[TASK TO COMPLETE] Go through the data and retrieve each line that includes the string "Taylor".

[PROVIDED RECORDS]

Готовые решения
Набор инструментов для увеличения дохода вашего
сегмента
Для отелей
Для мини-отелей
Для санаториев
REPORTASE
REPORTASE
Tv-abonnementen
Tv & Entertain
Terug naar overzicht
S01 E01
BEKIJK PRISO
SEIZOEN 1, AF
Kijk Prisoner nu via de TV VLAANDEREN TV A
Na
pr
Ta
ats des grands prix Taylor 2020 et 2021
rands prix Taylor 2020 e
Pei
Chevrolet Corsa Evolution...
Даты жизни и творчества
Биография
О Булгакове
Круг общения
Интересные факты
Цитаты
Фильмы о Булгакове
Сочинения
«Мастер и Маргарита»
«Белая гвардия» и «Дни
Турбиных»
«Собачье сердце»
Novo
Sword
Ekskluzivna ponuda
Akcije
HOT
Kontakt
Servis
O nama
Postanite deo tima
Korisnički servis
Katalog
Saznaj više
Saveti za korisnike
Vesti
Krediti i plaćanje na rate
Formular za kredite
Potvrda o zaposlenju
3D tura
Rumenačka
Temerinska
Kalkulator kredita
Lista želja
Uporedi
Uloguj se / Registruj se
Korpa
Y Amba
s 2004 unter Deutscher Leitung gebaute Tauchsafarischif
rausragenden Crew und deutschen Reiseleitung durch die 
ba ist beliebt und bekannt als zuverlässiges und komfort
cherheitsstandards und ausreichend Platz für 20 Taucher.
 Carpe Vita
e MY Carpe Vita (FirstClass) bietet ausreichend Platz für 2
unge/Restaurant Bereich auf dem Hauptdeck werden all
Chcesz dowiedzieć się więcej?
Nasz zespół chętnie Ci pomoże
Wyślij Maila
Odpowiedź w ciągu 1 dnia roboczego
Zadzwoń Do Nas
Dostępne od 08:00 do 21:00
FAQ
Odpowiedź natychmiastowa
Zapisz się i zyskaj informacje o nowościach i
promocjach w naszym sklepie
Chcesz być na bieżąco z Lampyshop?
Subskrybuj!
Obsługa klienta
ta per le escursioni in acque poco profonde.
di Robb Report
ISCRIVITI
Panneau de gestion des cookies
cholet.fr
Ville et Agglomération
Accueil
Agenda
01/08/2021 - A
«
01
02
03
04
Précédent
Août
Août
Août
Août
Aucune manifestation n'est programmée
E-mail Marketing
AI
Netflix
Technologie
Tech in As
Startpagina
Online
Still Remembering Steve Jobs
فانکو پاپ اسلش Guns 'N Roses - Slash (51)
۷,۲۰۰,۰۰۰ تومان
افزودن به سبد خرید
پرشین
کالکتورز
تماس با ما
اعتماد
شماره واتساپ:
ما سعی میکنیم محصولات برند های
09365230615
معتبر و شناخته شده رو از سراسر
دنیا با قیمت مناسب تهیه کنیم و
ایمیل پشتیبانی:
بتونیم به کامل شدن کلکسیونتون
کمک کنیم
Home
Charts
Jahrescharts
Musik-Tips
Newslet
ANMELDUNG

[ANSWER FOR THIS EXERCISE]
ats des grands prix Taylor 2020 et 2021
rands prix Taylor 2020 e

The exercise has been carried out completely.